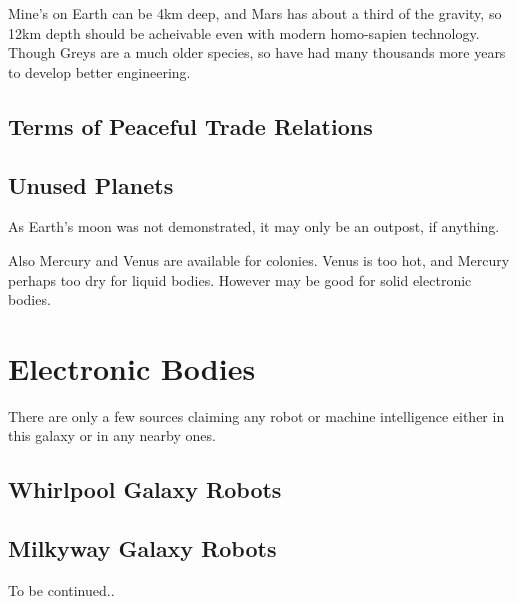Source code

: \documentclass{report}
\begin{document}
Mine's on Earth can be 4km deep, and Mars has about a third of the gravity, so
12km depth should be acheivable even with modern homo-sapien technology. Though
Greys are a much older species, so have had many thousands more years to develop
better engineering.

\subsection{Terms of Peaceful Trade Relations}


\subsection{Unused Planets}

As Earth's moon was not demonstrated, it may only be an outpost, if anything.

Also Mercury and Venus are available for colonies. Venus is too hot, and Mercury
perhaps too dry for liquid bodies. However may be good for solid electronic
bodies. 



\section{Electronic Bodies}

There are only a few sources claiming any robot or machine intelligence either
in this galaxy or in any nearby ones.

\subsection{Whirlpool Galaxy Robots}

\subsection{Milkyway Galaxy Robots}


To be continued..

%
\end{document}
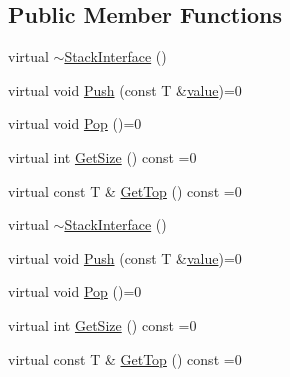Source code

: \subsection*{Public Member Functions}
\begin{DoxyCompactItemize}
\item 
virtual \mbox{\hyperlink{classtesting_1_1gmock__generated__function__mockers__test_1_1_stack_interface_a87b83db3e9cb1c986d6b0649b37cfa7c}{$\sim$\+Stack\+Interface}} ()
\item 
virtual void \mbox{\hyperlink{classtesting_1_1gmock__generated__function__mockers__test_1_1_stack_interface_a49448f6195021fee947d37b80b6e5d30}{Push}} (const T \&\mbox{\hyperlink{_obj__test_2lib_2googletest-master_2googlemock_2test_2gmock-matchers__test_8cc_a337b8a670efc0b086ad3af163f3121b6}{value}})=0
\item 
virtual void \mbox{\hyperlink{classtesting_1_1gmock__generated__function__mockers__test_1_1_stack_interface_a1a6646d1d9febe90c607b9b3e4539b67}{Pop}} ()=0
\item 
virtual int \mbox{\hyperlink{classtesting_1_1gmock__generated__function__mockers__test_1_1_stack_interface_a537ec8647a2333f50e5f923a85b90eba}{Get\+Size}} () const =0
\item 
virtual const T \& \mbox{\hyperlink{classtesting_1_1gmock__generated__function__mockers__test_1_1_stack_interface_af36e32b9ae568100363466d1ebf95364}{Get\+Top}} () const =0
\item 
virtual \mbox{\hyperlink{classtesting_1_1gmock__generated__function__mockers__test_1_1_stack_interface_a87b83db3e9cb1c986d6b0649b37cfa7c}{$\sim$\+Stack\+Interface}} ()
\item 
virtual void \mbox{\hyperlink{classtesting_1_1gmock__generated__function__mockers__test_1_1_stack_interface_a49448f6195021fee947d37b80b6e5d30}{Push}} (const T \&\mbox{\hyperlink{_obj__test_2lib_2googletest-master_2googlemock_2test_2gmock-matchers__test_8cc_a337b8a670efc0b086ad3af163f3121b6}{value}})=0
\item 
virtual void \mbox{\hyperlink{classtesting_1_1gmock__generated__function__mockers__test_1_1_stack_interface_a1a6646d1d9febe90c607b9b3e4539b67}{Pop}} ()=0
\item 
virtual int \mbox{\hyperlink{classtesting_1_1gmock__generated__function__mockers__test_1_1_stack_interface_a537ec8647a2333f50e5f923a85b90eba}{Get\+Size}} () const =0
\item 
virtual const T \& \mbox{\hyperlink{classtesting_1_1gmock__generated__function__mockers__test_1_1_stack_interface_af36e32b9ae568100363466d1ebf95364}{Get\+Top}} () const =0

\end{DoxyCompactItemize}
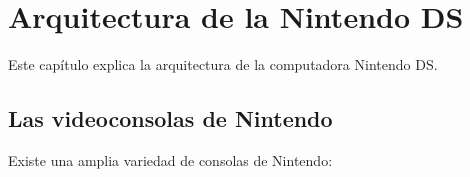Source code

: \chapter{Arquitectura de la Nintendo DS}

Este capítulo explica la arquitectura de la computadora Nintendo DS.

\section{Las videoconsolas de Nintendo}

Existe una amplia variedad de consolas de Nintendo:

◆ ASSIGNMENT: The full listing must come back exactly as written, with its pictures left out.

◆ ANSWER TO THE EXERCISE:
Source code

: \documentclass{report}
\begin{document}
Mine's on Earth can be 4km deep, and Mars has about a third of the gravity, so
12km depth should be acheivable even with modern homo-sapien technology. Though
Greys are a much older species, so have had many thousands more years to develop
better engineering.

\subsection{Terms of Peaceful Trade Relations}


\subsection{Unused Planets}

As Earth's moon was not demonstrated, it may only be an outpost, if anything.

Also Mercury and Venus are available for colonies. Venus is too hot, and Mercury
perhaps too dry for liquid bodies. However may be good for solid electronic
bodies. 



\section{Electronic Bodies}

There are only a few sources claiming any robot or machine intelligence either
in this galaxy or in any nearby ones.

\subsection{Whirlpool Galaxy Robots}

\subsection{Milkyway Galaxy Robots}


To be continued..

%
\end{document}
Source code

: \subsection*{Public Member Functions}
\begin{DoxyCompactItemize}
\item 
virtual \mbox{\hyperlink{classtesting_1_1gmock__generated__function__mockers__test_1_1_stack_interface_a87b83db3e9cb1c986d6b0649b37cfa7c}{$\sim$\+Stack\+Interface}} ()
\item 
virtual void \mbox{\hyperlink{classtesting_1_1gmock__generated__function__mockers__test_1_1_stack_interface_a49448f6195021fee947d37b80b6e5d30}{Push}} (const T \&\mbox{\hyperlink{_obj__test_2lib_2googletest-master_2googlemock_2test_2gmock-matchers__test_8cc_a337b8a670efc0b086ad3af163f3121b6}{value}})=0
\item 
virtual void \mbox{\hyperlink{classtesting_1_1gmock__generated__function__mockers__test_1_1_stack_interface_a1a6646d1d9febe90c607b9b3e4539b67}{Pop}} ()=0
\item 
virtual int \mbox{\hyperlink{classtesting_1_1gmock__generated__function__mockers__test_1_1_stack_interface_a537ec8647a2333f50e5f923a85b90eba}{Get\+Size}} () const =0
\item 
virtual const T \& \mbox{\hyperlink{classtesting_1_1gmock__generated__function__mockers__test_1_1_stack_interface_af36e32b9ae568100363466d1ebf95364}{Get\+Top}} () const =0
\item 
virtual \mbox{\hyperlink{classtesting_1_1gmock__generated__function__mockers__test_1_1_stack_interface_a87b83db3e9cb1c986d6b0649b37cfa7c}{$\sim$\+Stack\+Interface}} ()
\item 
virtual void \mbox{\hyperlink{classtesting_1_1gmock__generated__function__mockers__test_1_1_stack_interface_a49448f6195021fee947d37b80b6e5d30}{Push}} (const T \&\mbox{\hyperlink{_obj__test_2lib_2googletest-master_2googlemock_2test_2gmock-matchers__test_8cc_a337b8a670efc0b086ad3af163f3121b6}{value}})=0
\item 
virtual void \mbox{\hyperlink{classtesting_1_1gmock__generated__function__mockers__test_1_1_stack_interface_a1a6646d1d9febe90c607b9b3e4539b67}{Pop}} ()=0
\item 
virtual int \mbox{\hyperlink{classtesting_1_1gmock__generated__function__mockers__test_1_1_stack_interface_a537ec8647a2333f50e5f923a85b90eba}{Get\+Size}} () const =0
\item 
virtual const T \& \mbox{\hyperlink{classtesting_1_1gmock__generated__function__mockers__test_1_1_stack_interface_af36e32b9ae568100363466d1ebf95364}{Get\+Top}} () const =0

\end{DoxyCompactItemize}
Source code

: \chapter{Arquitectura de la Nintendo DS}

Este capítulo explica la arquitectura de la computadora Nintendo DS.

\section{Las videoconsolas de Nintendo}

Existe una amplia variedad de consolas de Nintendo:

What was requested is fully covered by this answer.